Thunder Snow followed up with a cracking third behind Barney Roy at Royal Ascot before winning the Group 1 Prix Jean Prat at Chantilly and finishing a close third in the Prix Jacques le Marois at Deauville.

He was over the top by the time the QE II Stakes was run at Ascot on Champions Day, but Saeed bin Suroor tells me that Thunder Snow has thrived for a long winter break and he carries maximum stable confidence.

Bin Suroor had a troubled 2017 in Europe, his 65 winners making him distinctly second-best behind Godolphin’s other trainer, Charlie Appleby, whose 106 winners accumulated the sheikhs more than £2 million.

However, Bin Suroor, who was a policeman in Dubai before starting training, remains very much king of the castle on his home patch – he has won seven World Cups and has been champion trainer at the carnival on numerous occasions. He hopes and expects Thunder Snow to kick-start his meeting in style.

The main threat will come from Heavy Metal, who will have the edge in fitness, having blitzed the opposition with an aggressive display of front-running to win in Listed grade here before Christmas.

Not that I am underestimating North America either. This ex-Godolphin horse beat Heavy Metal over the track this time last year and has proved a revelation on the surface.

The Singspiel Stakes, upgraded to Group 3 status this year, also promises to be a real humdinger, with Mike de Kock running both the evergreen Sanshawes (Colm O’Donoghue) and Light the Lights (Christophe Soumillon).

Sanshawes came out the better when the pair finished fourth and sixth respectively in last year’s Group 1 Jebel Hatta, but neither may cope with the Godolphin contingent, who look particularly strong.

It might be significant that William Buick has opted for Bay Of Poets, but the vibes filtering through about stablemate BENBATL are equally positive and he is my choice.
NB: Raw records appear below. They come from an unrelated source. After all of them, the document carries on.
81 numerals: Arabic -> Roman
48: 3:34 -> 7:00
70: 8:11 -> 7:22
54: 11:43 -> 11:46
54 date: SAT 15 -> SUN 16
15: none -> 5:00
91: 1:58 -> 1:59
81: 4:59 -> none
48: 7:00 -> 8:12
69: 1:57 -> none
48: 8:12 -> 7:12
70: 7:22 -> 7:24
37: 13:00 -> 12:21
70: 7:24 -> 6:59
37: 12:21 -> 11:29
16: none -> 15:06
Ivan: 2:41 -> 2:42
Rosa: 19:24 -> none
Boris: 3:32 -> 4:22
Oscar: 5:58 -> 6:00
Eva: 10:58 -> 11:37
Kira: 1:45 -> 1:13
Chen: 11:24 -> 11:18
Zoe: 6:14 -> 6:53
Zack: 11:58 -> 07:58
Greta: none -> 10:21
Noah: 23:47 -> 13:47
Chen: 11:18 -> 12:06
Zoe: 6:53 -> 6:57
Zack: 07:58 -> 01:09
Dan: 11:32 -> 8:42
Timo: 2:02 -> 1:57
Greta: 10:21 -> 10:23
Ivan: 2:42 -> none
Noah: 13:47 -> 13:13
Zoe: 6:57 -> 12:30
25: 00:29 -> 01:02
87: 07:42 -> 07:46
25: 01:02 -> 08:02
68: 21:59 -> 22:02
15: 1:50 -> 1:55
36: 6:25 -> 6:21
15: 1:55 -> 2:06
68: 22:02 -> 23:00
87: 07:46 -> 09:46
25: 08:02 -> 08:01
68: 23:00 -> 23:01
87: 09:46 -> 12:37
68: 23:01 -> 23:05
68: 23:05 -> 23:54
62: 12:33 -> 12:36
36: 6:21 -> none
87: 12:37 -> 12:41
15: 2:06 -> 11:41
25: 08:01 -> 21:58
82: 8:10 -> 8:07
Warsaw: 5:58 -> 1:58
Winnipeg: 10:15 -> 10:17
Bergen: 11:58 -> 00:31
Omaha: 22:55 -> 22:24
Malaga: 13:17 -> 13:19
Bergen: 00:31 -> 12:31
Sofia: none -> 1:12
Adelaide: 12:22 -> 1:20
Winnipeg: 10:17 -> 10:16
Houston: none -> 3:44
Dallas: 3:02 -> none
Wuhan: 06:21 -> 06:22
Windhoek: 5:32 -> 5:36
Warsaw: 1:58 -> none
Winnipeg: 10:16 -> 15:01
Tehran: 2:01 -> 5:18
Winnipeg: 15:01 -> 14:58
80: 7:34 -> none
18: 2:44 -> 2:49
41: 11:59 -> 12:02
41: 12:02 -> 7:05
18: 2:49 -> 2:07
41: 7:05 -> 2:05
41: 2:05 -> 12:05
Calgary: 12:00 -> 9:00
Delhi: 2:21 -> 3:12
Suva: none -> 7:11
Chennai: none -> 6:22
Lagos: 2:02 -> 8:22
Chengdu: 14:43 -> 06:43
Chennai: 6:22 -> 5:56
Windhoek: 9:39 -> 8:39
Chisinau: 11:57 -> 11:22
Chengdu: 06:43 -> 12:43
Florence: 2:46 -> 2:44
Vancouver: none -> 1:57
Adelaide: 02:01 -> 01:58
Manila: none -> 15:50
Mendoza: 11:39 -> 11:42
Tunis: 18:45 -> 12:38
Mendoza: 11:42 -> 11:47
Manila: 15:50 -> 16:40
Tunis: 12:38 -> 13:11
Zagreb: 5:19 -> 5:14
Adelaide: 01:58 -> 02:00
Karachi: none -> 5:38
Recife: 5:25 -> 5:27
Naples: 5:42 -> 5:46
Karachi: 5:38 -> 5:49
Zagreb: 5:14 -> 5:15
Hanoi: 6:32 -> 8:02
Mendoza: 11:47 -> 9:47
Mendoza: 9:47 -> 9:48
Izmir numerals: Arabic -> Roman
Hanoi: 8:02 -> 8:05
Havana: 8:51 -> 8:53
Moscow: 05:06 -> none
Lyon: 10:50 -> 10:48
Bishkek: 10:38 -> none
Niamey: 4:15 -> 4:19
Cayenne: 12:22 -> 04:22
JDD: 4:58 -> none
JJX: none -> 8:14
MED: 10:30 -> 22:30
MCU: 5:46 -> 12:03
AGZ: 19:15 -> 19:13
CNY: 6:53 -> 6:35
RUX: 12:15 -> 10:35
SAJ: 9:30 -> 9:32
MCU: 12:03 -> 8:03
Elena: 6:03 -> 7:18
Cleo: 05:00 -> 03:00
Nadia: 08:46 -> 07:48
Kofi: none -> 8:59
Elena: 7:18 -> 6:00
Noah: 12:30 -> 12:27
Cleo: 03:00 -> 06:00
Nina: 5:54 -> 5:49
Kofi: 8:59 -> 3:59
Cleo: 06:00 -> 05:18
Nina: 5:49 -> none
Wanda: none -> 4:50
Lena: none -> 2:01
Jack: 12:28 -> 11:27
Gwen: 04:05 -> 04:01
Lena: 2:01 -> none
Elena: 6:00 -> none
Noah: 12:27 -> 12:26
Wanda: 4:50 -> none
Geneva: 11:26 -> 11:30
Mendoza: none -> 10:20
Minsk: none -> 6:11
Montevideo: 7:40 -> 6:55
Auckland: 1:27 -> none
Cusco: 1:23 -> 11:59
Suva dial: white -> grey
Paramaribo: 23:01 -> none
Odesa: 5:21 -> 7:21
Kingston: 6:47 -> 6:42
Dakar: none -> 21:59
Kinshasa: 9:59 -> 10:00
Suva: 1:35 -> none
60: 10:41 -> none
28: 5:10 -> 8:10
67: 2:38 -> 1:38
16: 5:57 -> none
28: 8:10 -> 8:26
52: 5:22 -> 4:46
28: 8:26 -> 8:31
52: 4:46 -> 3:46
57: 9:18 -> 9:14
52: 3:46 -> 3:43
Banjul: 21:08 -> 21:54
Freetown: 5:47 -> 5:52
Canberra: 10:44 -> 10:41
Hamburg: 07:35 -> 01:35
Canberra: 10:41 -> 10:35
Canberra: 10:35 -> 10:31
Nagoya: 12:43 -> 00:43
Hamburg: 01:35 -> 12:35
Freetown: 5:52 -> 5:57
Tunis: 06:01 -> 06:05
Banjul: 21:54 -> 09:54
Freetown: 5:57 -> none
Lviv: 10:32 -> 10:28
He won the Hampton Court at Royal Ascot last summer and also ran a highly respectable race behind Enable in the King George, where the 2400m trip found him out.

However, the best bet of the night looks to be ERTIJAAL in the 1000m handicap on turf.

Sheikh Hamdan’s speedball was awesome at last year’s carnival, seeing off everything over this trip but finding the petrol gauge running dry in the last 200m when stepped up in distance for the Group 1 Al Quoz Sprint on World Cup night. Back to his optimum trip and with the inside draw, he’ll be very hard to catch.

De Kock has to take on a five-horse challenge from Godolphin in the 1400m handicap, but even with top weight his Zabeel Mile runner-up NOAH FROM GOA ought to be a tough nut to crack.

Back in Britain, Joseph O’Brien, still on a high after his Melbourne Cup triumph in November, is planning frequent raids across the water on the all-weather this winter.

O’Brien is fortunate to have a Polytrack at Dundalk and both HIGHLY APPROVED and AIBELL gained experience of the surface on the Dublin course, which should stand them in good stead for their foray to Lingfield on Wednesday.

I particularly like the chance of Aibell, who showed plenty of promise on her debut in what looked a decent maiden. She will have learned plenty from that and is well worth an interest in the finale.

And on Saturday at Lingfield I can highly recommend Michael Bell’s SACRED ACT in the valuable 1600m handicap.

Sacred Act has done well since switching to Bell from John Gosden’s stable, and the form of his second to Arcanada over the course and distance in November got a timely boost when the winner took the feature race there last weekend.

On the same programme I also like ASCOT DAY in the sprint handicap. He is three times a winner on the all-weather, and his trainer, David Simcock, has his team in top form. Veteran Boom The Groom is the one for the Exacta.